In [None]:
from documentation.how_tos.example_data import (
    DummyAggregationLogic,
    DummyEvaluation,
    DummyExample,
    example_data,
)
from intelligence_layer.evaluation import (
    Aggregator,
    Example,
    IncrementalEvaluationLogic,
    IncrementalEvaluator,
    InMemoryAggregationRepository,
    InMemoryEvaluationRepository,
    SuccessfulExampleOutput,
)

# How to implement incremental evaluation
This notebook outlines how to perform evaluations in an incremental fashion, i.e., adding additional runs to your existing evaluations without the need for recalculation.
    
## Step-by-Step Guide
0. Run your tasks on the datasets on which you want to evaluate them (see [here](./how_to_run_a_task_on_a_dataset.ipynb))
   - When evaluating multiple runs, all of them need the same data types 
1. Initialize all necessary repositories and define your `IncrementalEvaluationLogic`; It is similar to a normal `EvaluationLogic` (see [here](./how_to_implement_a_simple_evaluation_and_aggregation_logic.ipynb)) but you additionally have to implement your own `do_incremental_evaluate` method
2. Initialize an `IncrementalEvaluator` with the repositories and your custom `IncrementalEvaluationLogic`
3. Call the `evaluate_runs` method of the `IncrementalEvaluator`
4. Aggregate your evaluations using the [standard aggregation](./how_to_aggregate_evaluations.ipynb) or using a [custom aggregation logic](./how_to_implement_a_simple_evaluation_and_aggregation_logic.ipynb)

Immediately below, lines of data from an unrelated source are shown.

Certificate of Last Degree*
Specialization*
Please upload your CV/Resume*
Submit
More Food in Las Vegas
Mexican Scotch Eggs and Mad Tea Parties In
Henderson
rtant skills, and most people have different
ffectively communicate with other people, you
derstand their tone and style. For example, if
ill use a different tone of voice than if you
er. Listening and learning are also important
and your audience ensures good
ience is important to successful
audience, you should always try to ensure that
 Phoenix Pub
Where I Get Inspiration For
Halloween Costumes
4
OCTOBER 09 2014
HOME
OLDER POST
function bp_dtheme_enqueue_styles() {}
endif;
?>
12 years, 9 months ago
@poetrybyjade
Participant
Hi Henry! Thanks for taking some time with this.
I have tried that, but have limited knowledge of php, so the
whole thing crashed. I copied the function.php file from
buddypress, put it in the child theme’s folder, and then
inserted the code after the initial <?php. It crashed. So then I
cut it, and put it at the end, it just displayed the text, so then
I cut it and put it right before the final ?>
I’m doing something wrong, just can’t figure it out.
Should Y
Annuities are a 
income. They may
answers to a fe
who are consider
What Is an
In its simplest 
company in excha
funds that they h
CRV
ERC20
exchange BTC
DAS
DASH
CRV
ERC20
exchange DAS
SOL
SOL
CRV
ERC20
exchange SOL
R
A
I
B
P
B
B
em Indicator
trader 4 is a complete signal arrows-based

#### Steps for addition of new runs 
5. Call the `evaluate_additional_runs` method of the `IncrementalEvaluator`:
   - `run_ids`: Runs to be included in the evaluation results, including those that have been evaluated before
   - `previous_evaluation_ids`: Runs **not** to be re-evaluated, depending on the specific implementation of the `do_incremental_evaluate` method
6. Aggregate all your `EvaluationOverview`s

In [None]:
# Step 0
examples = [
    DummyExample(input="input1", expected_output="expected_output1", data="data1")
]
my_example_data = example_data()

dataset_repository = my_example_data.dataset_repository
run_repository = my_example_data.run_repository

# Step 1
evaluation_repository = InMemoryEvaluationRepository()
aggregation_repository = InMemoryAggregationRepository()


class DummyIncrementalEvaluationLogic(
    IncrementalEvaluationLogic[str, str, str, DummyEvaluation]
):
    def do_incremental_evaluate(
        self,
        example: Example[str, str],
        outputs: list[SuccessfulExampleOutput[str]],
        already_evaluated_outputs: list[list[SuccessfulExampleOutput[str]]],
    ) -> DummyEvaluation:
        # Here we just return the dummy evaluation. In a real use case one could also use `already_evaluated_outputs' to skip previous evaluations,
        return DummyEvaluation(eval="DummyEvalResult")


# Step 2
incremental_evaluator = IncrementalEvaluator(
    dataset_repository,
    run_repository,
    evaluation_repository,
    "My incremental evaluation",
    DummyIncrementalEvaluationLogic(),
)

# Step 3
incremental_evaluator.evaluate_runs(my_example_data.run_overview_1.id)

# Step 4
aggregation_logic = DummyAggregationLogic()
aggregator = Aggregator(
    evaluation_repository, aggregation_repository, "MyAggregator", aggregation_logic
)
aggregation_overview = aggregator.aggregate_evaluation(
    *evaluation_repository.evaluation_overview_ids()
)
print(aggregation_overview)

In [None]:
## Addition of new task/run
# Step 5
run_ids = [my_example_data.run_overview_1.id, my_example_data.run_overview_2.id]
incremental_evaluator.evaluate_additional_runs(
    *run_ids,
    previous_evaluation_ids=evaluation_repository.evaluation_overview_ids(),
)

# Step 6
second_aggregation_overview = aggregator.aggregate_evaluation(
    *evaluation_repository.evaluation_overview_ids()
)
print(second_aggregation_overview)